最近くだらないものを買った記憶はありますか?
これって結構あるはずです。なぜなら人の消費行動は生活必需品だけを買って終わるほどシンプルで合理的なものではありません。
例えば、帰り道になんとなくコンビニに寄り、特に欲しいわけでもないお菓子を買う――これってもう「消費のための消費」としか言いようがありません。何かを買いたいけれど、特定の何かを買いたいわけじゃない。でもなんとなく買い物がしたいので、安価な駄菓子で消費欲求を満たす、そんな「純粋な無駄を志向した無駄のための消費」。
早い話が、私たちは本質的に「無駄遣い」をしたがる生き物なのです。同時にこうした「無駄遣い」はかなり高度な消費行動と言えるのではないでしょうか。
さてそんな「純度の高い無駄消費欲求」を満たしてくれるWebサービス(?)がこの世には存在するようです。
それが上図の「HIGHSCORE.MONEY」。(※編集註:アクセスすると音楽が流れます)
このサービスで何ができるかと言うと課金ができます。そして課金額に応じたランキングに名前を載せることができます――以上です。
一応実利的なことに触れておくと、ランキングには名前とWebサイトへのリンクが張れます。そのためこの「HIGHSCORE.MONEY」上で自サイトの宣伝をすることはできるかもしれません。またランキング上位に掲載されることで、ちょっとした承認欲求も満たしてくれるかもしれませんね。
ちなみに運営者によると、これまで同サービスに課金された総額は「770米ドル(=約85,000円)」。また現在(2016年5月)のランキング1位は「JasonDoesStuff」という自称「行動者」の方。
どんな人か気になったのでちょっとプロフィールを覗いてみると、
(2009-2013年) 頼まれたTシャツを着る「IWearYourShirt」というWebサービスをローンチし、1,600社以上の企業のTシャツを着用。結果100万米ドル(=1億1,000万円)以上を獲得。

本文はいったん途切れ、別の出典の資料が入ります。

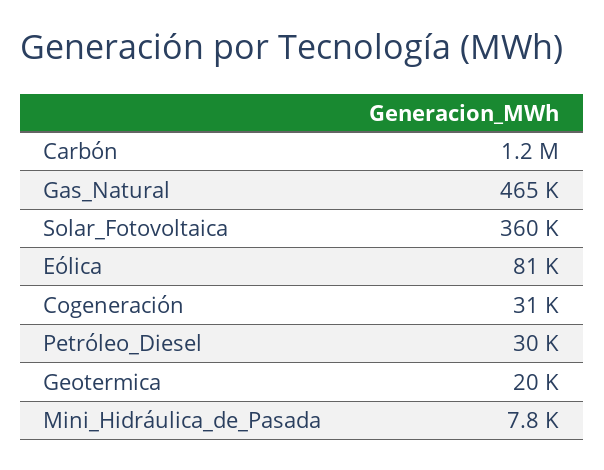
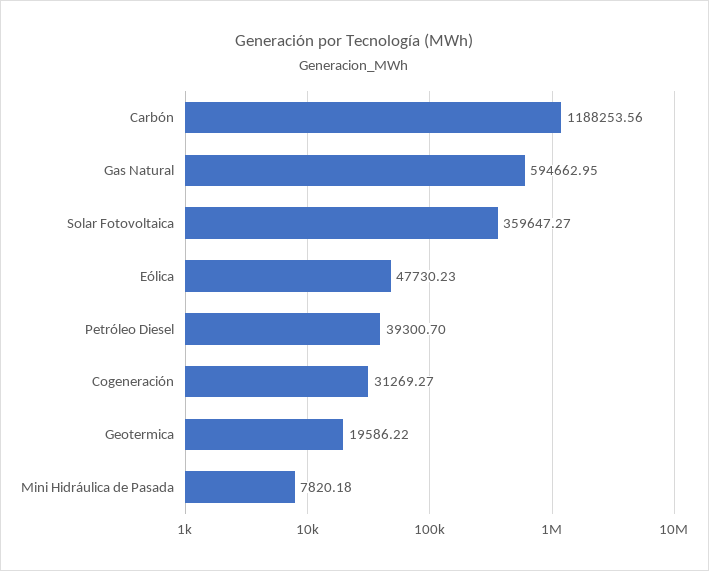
  {
    "Carbón": 1188253.56,
-   "Gas_Natural": 465000,
+   "Gas_Natural": 594662.95,
    "Solar_Fotovoltaica": 359647.27,
-   "Eólica": 81000,
+   "Eólica": 47730.23,
    "Cogeneración": 31269.27,
-   "Petróleo_Diesel": 30000,
+   "Petróleo_Diesel": 39300.7,
    "Geotermica": 19586.22,
    "Mini_Hidráulica_de_Pasada": 7820.18
  }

(2012年) 自分の名字を売る(しかも二回)。最初の落札者は「Headset.com」という企業だったため、この契約時期の名前は「Jason Headset.com」氏だったそうです。
(現在)自身の 未来を売っている。
……危険な香りがするのでこちらの方にはこれ以上立ち入らないことにして話を戻すと、注目すべきは「HIGHSCORE.MONEY」のアイデアの画期性ではないでしょうか?なぜなら、もし、万が一、この「HIGHSCORE.MONEY」がたくさんの人の話題に昇りトラフィックを集めることになれば、媒体価値が上がります。そうなるとランキング上位に掲載されるための課金額は高騰し、「HIGHSCORE.MONEY」は自走し始めることになります。
なに一つ生まない他力本願で厚かましいビジネスモデルですが、「HIGHSCORE.MONEY」はWebサイトの価値とはなにか?を世に問う大いなる実験とも言えるのではないでしょうか?